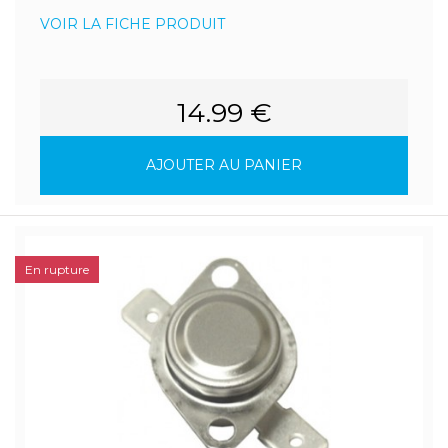
VOIR LA FICHE PRODUIT
14.99 €
AJOUTER AU PANIER
En rupture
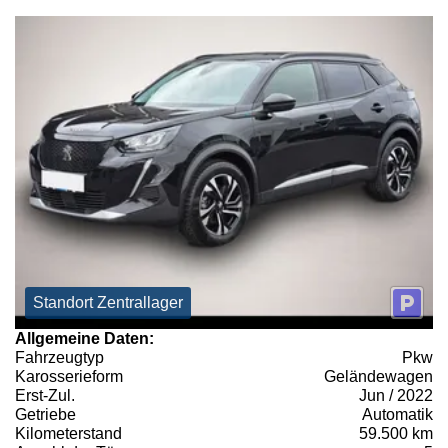
Standort Zentrallager
Allgemeine Daten:
Fahrzeugtyp
Pkw
Karosserieform
Geländewagen
Erst-Zul.
Jun / 2022
Getriebe
Automatik
Kilometerstand
59.500 km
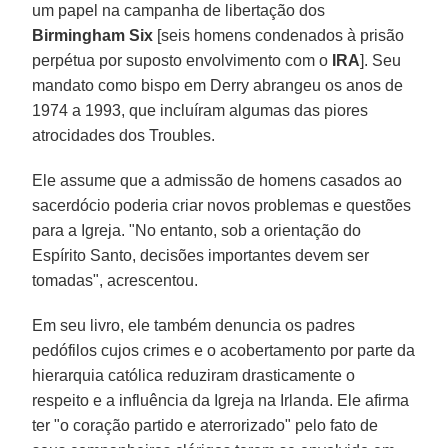
um papel na campanha de libertação dos
Birmingham Six
[seis homens condenados à prisão
perpétua por suposto envolvimento com o
IRA
]. Seu
mandato como bispo em Derry abrangeu os anos de
1974 a 1993, que incluíram algumas das piores
atrocidades dos Troubles.
Ele assume que a admissão de homens casados ao
sacerdócio poderia criar novos problemas e questões
para a Igreja. "No entanto, sob a orientação do
Espírito Santo, decisões importantes devem ser
tomadas", acrescentou.
Em seu livro, ele também denuncia os padres
pedófilos cujos crimes e o acobertamento por parte da
hierarquia católica reduziram drasticamente o
respeito e a influência da Igreja na Irlanda. Ele afirma
ter "o coração partido e aterrorizado" pelo fato de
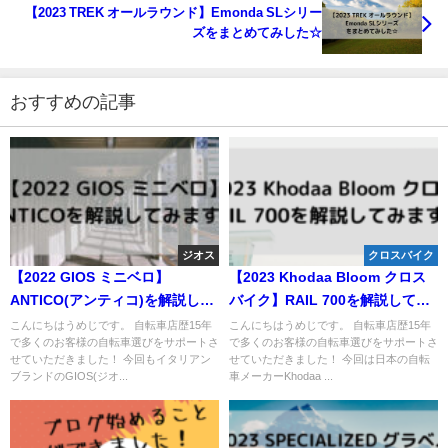
【2023 TREK オールラウンド】Emonda SLシリー
ズをまとめてみした☆
おすすめの記事
ジオス
クロスバイク
【2022 GIOS ミニベロ】
【2023 Khodaa Bloom クロス
ANTICO(アンティコ)を解説して
バイク】RAIL 700を解説してみ
みます☆
ます☆
こんにちはうめじです。 自転車店歴15年
こんにちはうめじです。 自転車店歴15年
で多くのお客様の自転車選びをサポートさ
で多くのお客様の自転車選びをサポートさ
せていただきました！ 今回もイタリアン
せていただきました！ 今回は日本の自転
ブランドのGIOS(ジオ...
車メーカーKhodaa ...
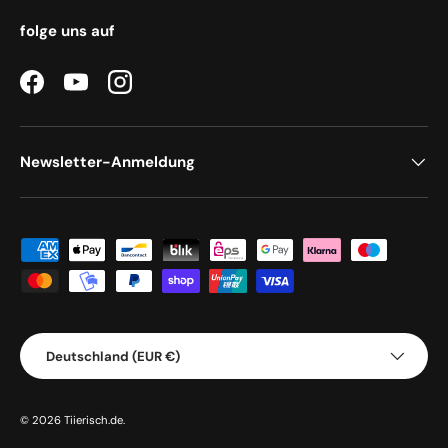
folge uns auf
Facebook
YouTube
Instagram
Newsletter-Anmeldung
Zahlungsmethoden
Land/Region
Deutschland (EUR €)
© 2026
Tiierisch.de
.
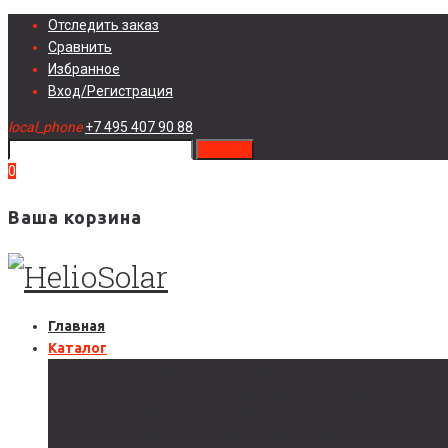
Skip
Отследить заказ
to
Сравнить
content
Избранное
Вход/Регистрация
local_phone
+7 495 407 90 88
search
0
Ваша корзина
Главная
Каталог
Солнечные электростанции
Автономные солнечные электростанции
Гибридные солнечные электростанции
Сетевые солнечные электростанции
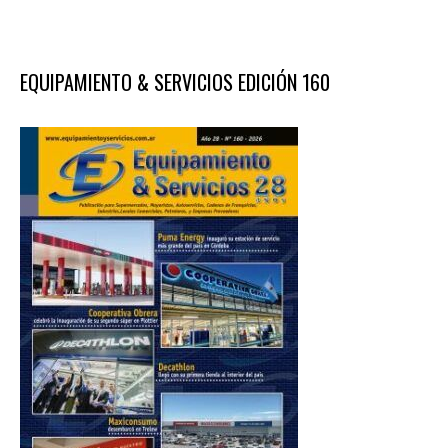
EQUIPAMIENTO & SERVICIOS EDICIÓN 160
○ ○ ○ ○ ○ ○ ○
Write out the text of all the material above with the pictures omitted, substituting "Schaltgetriebe" for "Automatik". Leave everything else unchanged.

TASK RESPONSE —
VOIR LA FICHE PRODUIT
14.99 €
AJOUTER AU PANIER
En rupture
Standort Zentrallager
Allgemeine Daten:
Fahrzeugtyp
Pkw
Karosserieform
Geländewagen
Erst-Zul.
Jun / 2022
Getriebe
Schaltgetriebe
Kilometerstand
59.500 km
um papel na campanha de libertação dos
Birmingham Six
[seis homens condenados à prisão
perpétua por suposto envolvimento com o
IRA
]. Seu
mandato como bispo em Derry abrangeu os anos de
1974 a 1993, que incluíram algumas das piores
atrocidades dos Troubles.
Ele assume que a admissão de homens casados ao
sacerdócio poderia criar novos problemas e questões
para a Igreja. "No entanto, sob a orientação do
Espírito Santo, decisões importantes devem ser
tomadas", acrescentou.
Em seu livro, ele também denuncia os padres
pedófilos cujos crimes e o acobertamento por parte da
hierarquia católica reduziram drasticamente o
respeito e a influência da Igreja na Irlanda. Ele afirma
ter "o coração partido e aterrorizado" pelo fato de
【2023 TREK オールラウンド】Emonda SLシリー
ズをまとめてみした☆
おすすめの記事
ジオス
クロスバイク
【2022 GIOS ミニベロ】
【2023 Khodaa Bloom クロス
ANTICO(アンティコ)を解説して
バイク】RAIL 700を解説してみ
みます☆
ます☆
こんにちはうめじです。 自転車店歴15年
こんにちはうめじです。 自転車店歴15年
で多くのお客様の自転車選びをサポートさ
で多くのお客様の自転車選びをサポートさ
せていただきました！ 今回もイタリアン
せていただきました！ 今回は日本の自転
ブランドのGIOS(ジオ...
車メーカーKhodaa ...
folge uns auf
Facebook
YouTube
Instagram
Newsletter-Anmeldung
Zahlungsmethoden
Land/Region
Deutschland (EUR €)
© 2026
Tiierisch.de
.
Skip
Отследить заказ
to
Сравнить
content
Избранное
Вход/Регистрация
local_phone
+7 495 407 90 88
search
0
Ваша корзина
Главная
Каталог
Солнечные электростанции
Автономные солнечные электростанции
Гибридные солнечные электростанции
Сетевые солнечные электростанции
EQUIPAMIENTO & SERVICIOS EDICIÓN 160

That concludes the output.